The two Democratic commissioners, Jonathan Adelstein and Michael Copps, were angered by the Department of Justice's unconditional approval of the merger. In an effort to win Democratic votes, AT&T submitted a new proposal to the FCC. In this proposal, AT&T agreed to extend many of the conditions that the commission had placed on its last merger, with SBC Communications. These conditions included freezes on wholesale rates for certain network assets, like wireless backhaul and the local phone infrastructure that companies such as EarthLink use to provide broadband service.

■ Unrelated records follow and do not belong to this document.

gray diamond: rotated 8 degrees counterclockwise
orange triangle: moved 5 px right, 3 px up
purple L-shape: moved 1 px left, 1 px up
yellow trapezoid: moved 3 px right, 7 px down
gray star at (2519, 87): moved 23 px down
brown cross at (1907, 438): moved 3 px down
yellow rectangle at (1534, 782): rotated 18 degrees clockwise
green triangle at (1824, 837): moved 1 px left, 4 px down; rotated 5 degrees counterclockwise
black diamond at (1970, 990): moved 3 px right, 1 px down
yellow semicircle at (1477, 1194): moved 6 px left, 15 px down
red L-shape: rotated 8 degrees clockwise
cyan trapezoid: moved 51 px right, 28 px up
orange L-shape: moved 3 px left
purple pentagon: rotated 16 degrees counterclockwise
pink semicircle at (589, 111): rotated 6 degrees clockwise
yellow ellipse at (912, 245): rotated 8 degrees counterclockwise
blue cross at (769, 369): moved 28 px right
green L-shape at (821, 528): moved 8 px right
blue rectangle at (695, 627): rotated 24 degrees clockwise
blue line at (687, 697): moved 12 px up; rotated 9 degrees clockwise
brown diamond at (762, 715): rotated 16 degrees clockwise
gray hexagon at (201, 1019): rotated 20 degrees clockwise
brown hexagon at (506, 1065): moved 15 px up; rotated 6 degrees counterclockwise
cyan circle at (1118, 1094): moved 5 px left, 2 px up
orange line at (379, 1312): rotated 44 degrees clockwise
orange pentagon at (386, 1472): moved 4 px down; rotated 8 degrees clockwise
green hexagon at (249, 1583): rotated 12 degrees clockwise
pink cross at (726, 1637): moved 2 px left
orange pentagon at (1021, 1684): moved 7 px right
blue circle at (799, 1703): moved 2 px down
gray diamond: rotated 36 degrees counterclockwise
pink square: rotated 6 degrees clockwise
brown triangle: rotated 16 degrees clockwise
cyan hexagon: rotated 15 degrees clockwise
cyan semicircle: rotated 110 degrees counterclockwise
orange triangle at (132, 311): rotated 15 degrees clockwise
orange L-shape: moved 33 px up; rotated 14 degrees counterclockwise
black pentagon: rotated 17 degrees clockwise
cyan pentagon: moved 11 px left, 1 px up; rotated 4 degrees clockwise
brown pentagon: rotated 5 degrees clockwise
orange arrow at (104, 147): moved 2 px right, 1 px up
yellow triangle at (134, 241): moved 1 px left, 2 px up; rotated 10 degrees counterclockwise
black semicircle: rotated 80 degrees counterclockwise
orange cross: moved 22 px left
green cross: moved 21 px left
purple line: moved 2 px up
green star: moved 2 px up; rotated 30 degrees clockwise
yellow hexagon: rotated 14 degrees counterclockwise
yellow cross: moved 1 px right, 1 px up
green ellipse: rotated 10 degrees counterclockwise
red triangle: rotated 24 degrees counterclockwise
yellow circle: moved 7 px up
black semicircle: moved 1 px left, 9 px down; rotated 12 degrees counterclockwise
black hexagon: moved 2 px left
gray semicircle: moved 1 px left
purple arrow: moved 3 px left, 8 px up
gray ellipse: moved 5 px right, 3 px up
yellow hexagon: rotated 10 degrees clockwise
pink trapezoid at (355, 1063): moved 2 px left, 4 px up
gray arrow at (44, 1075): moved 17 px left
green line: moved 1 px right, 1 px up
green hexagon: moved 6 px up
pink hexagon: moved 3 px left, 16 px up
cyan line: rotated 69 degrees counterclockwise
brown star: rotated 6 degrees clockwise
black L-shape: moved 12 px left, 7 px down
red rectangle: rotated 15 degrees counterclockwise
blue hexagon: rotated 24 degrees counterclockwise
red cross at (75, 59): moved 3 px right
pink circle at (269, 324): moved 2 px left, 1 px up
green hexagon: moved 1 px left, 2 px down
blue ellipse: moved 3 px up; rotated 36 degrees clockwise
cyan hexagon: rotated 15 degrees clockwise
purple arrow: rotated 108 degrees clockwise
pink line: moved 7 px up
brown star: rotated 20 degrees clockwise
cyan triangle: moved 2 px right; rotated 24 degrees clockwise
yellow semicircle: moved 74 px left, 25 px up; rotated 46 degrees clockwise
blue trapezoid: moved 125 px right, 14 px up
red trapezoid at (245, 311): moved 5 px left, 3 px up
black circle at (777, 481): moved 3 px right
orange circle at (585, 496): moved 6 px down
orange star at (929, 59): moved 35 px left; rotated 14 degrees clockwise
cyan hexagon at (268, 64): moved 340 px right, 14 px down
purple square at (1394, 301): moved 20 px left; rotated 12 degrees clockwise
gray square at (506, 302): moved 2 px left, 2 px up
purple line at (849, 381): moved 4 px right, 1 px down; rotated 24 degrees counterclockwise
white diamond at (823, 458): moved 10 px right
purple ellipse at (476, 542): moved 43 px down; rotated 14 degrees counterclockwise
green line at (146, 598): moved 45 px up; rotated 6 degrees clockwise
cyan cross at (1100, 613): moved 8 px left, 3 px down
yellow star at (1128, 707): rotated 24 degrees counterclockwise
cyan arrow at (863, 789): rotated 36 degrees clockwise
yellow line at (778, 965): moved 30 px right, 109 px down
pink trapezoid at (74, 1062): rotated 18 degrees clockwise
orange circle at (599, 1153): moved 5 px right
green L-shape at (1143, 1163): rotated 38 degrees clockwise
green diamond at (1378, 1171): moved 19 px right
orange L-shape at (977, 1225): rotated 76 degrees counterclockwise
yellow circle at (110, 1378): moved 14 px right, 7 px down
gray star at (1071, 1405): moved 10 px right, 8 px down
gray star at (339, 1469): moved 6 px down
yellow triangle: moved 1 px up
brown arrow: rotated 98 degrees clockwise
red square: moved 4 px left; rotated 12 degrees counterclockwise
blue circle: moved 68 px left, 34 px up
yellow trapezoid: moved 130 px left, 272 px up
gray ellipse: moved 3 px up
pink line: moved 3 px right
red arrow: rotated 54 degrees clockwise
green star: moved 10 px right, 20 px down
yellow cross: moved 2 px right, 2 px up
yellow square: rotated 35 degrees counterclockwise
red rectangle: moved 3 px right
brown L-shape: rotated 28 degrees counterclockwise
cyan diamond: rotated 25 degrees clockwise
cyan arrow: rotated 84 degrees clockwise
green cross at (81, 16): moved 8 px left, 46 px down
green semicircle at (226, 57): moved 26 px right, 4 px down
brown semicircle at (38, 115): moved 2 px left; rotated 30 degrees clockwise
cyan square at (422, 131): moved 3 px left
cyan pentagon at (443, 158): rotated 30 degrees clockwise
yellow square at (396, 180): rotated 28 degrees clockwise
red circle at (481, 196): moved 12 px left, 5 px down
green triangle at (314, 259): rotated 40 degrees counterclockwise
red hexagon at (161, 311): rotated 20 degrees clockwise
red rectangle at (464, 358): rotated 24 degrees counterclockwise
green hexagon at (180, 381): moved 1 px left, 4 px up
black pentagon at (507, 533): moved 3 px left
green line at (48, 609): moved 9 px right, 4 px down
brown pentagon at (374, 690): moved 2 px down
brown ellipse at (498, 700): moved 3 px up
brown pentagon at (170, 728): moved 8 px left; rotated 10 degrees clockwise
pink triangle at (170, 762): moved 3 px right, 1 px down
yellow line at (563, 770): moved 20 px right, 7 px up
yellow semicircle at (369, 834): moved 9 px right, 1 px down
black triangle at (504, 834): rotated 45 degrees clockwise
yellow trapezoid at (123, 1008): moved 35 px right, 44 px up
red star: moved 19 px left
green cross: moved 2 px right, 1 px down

Specifically, AT&T said it would extend these conditions for two and a half years after the merger is completed. But opponents to the merger say the time frame AT&T has proposed isn't enough. In public comments filed to the FCC, CompTel, a group representing competitive communication carriers, suggested AT&T's conditions be extended for seven years to coincide with conditions the FCC has imposed on other recent mergers.

There's some precedent for that. Earlier this year, the FCC approved the acquisition of assets from the cable company Adelphia by Time Warner and Comcast with a set of conditions that will last six years from the close of the acquisition.

"Given that the level of market power at issue in this merger is greater than was the case with either Adelphia or DirecTV-Hughes mergers, and that the size of the affected market as well as the importance of that market to the economy are greater here than was the case with either the Adelphia or DirecTV-Hughes mergers, it makes sense for the conditions to extend for a longer period," Comptel argued in its comments.

But some analysts believe that the current set of conditions proposed by AT&T may be sufficient.

"If you look at the record since the AT&T/SBC merger, there doesn't appear to be a series of price increases or anticompetitive behavior," said telecom analyst Blair Levin.

That said, Levin acknowledged things could change once the deal goes through.

"Since the AT&T/SBC acquisition closed, the company has been looking to do another merger," he said. "And usually, companies are on their best behavior when they're looking for regulatory approval. So it could be too early to discuss the impact of recent mergers."